> **Exercise 1**: Write down, word for word, the section of the article on Log Cabin, Texas that starts with "As of the 2020" and ends with "18 and over.".
> **Exercise 2**: Write the next part of the article on Log Cabin, Texas, starting right after its final sentence.

> **Passage for review**:
+---+

Log Cabin is a city in Henderson County, Texas, United States. Its population was 678 at the 2020 census.

==Geography==

Log Cabin is located in western Henderson County and bordered to the south by Caney City. Texas State Highway 198 passes through the west side of Log Cabin, leading northwest 14 mi to Mabank and south 4 mi to Malakoff. Athens, the Henderson county seat, is 13 mi to the east by road.

According to the United States Census Bureau, Log Cabin has a total area of 2.7 km2, of which 0.02 sqkm, or 0.86%, is covered by water. Log Cabin and Caney City are located on a peninsula at the southeast part of Cedar Creek Reservoir, with Clear Creek to the northwest and Caney Creek to the southeast. The reservoir drains west by an artificial channel to the Trinity River.

==Demographics==

Historical population
| Census | Pop. | Note | %± |
| 1990 | 487 |  | — |
| 2000 | 733 |  | 50.5% |
| 2010 | 714 |  | −2.6% |
| 2020 | 678 |  | −5.0% |
U.S. Decennial Census 2020 Census

===2020 census===

As of the 2020 census, Log Cabin had a population of 678. The median age was 44.5 years; 19.9% of residents were under 18 and 20.6% were 65 age or older. For every 100 females, there were 100.0 males, and for every 100 females 18 and over, there were 95.3 males 18 and over.

None of residents lived in urban areas, while 100.0% lived in rural areas.

Of the 263 households in Log Cabin, 29.3% had children under 18 living in them, 42.6% were married-couple households, 20.5% were households with a male householder and no spouse or partner present, and 25.1% were households with a female householder and no spouse or partner present. About 23.2% of all households were made up of individuals, and 11.0% had someone living alone who was 65 or older.

The city had 357 housing units, of which 26.3% were vacant. The homeowner vacancy rate was 4.5% and the rental vacancy rate was 7.1%.

+---+

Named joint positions
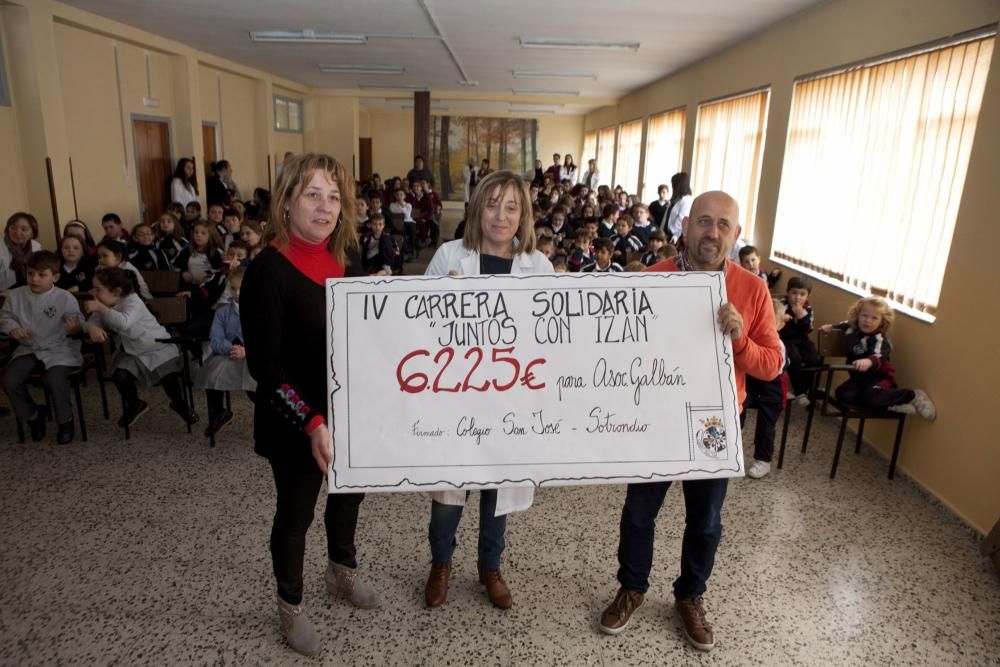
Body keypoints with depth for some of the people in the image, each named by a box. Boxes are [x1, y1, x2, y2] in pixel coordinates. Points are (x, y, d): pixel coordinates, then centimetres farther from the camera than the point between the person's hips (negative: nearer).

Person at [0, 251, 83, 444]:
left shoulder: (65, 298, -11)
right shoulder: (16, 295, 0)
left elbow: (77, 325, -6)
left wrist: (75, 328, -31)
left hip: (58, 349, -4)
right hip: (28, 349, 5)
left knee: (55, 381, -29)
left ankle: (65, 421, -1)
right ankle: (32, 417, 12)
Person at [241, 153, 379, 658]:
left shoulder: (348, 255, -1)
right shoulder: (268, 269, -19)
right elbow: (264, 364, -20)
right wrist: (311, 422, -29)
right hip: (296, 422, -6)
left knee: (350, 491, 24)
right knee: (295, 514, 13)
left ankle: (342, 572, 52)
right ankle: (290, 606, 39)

+---+

> **Task output 1**:
As of the 2020 census, Log Cabin had a population of 678. The median age was 44.5 years; 19.9% of residents were under 18 and 20.6% were 65 age or older. For every 100 females, there were 100.0 males, and for every 100 females 18 and over, there were 95.3 males 18 and over.

> **Task output 2**:
Racial composition as of the 2020 census
| Race | Number | Percentage |
|---|---|---|
| White | 584 | 86.1% |
| Black or African American | 9 | 1.3% |
| American Indian and Alaska Native | 11 | 1.6% |
| Asian | 2 | 0.3% |
| Native Hawaiian and other Pacific Islander | 0 | 0.0% |
| Some other race | 26 | 3.8% |
| Two or more races | 46 | 6.8% |
| Hispanic or Latino (of any race) | 43 | 6.3% |

===2000 census===

As of the 2000 census, 733 people, 303 households, and 206 families resided in the city. The population density was 691.3 PD/sqmi. The 548 housing units had an average density of 516.8 /sqmi. The racial makeup of the city was 96.59% White, 1.09% African American, 0.82% Native American, 0.68% Asian, 0.55% from other races, and 0.27% from two or more races. Hispanics or Latinos of any race were 2.73% of the population.

Of the 303 households, 27.1% had children under 18 living with them, 54.5% were married couples living together, 11.6% had a female householder with no husband present, and 31.7% were not families. About 26.4% of all households were made up of individuals, and 12.2% had someone living alone who was 65 or older. The average household size was 2.42, and the average family size was 2.90.

In the city, the age distribution was 24.0% under 18, 5.9% from 18 to 24, 24.1% from 25 to 44, 25.2% from 45 to 64, and 20.7% who were 65 or older. The median age was 42 years. For every 100 females, there were 98.6 males. For every 100 females 18 and over, there were 98.9 males.

The median income in the city for a household was $24,438 and for a family was $28,125. Males had a median income of $17,188 versus $15,875 for females. The per capita income for the city was $14,364. About 23.6% of families and 28.4% of the population were below the poverty line, including 40.3% of those under 18 and 13.5% of those 65 or over.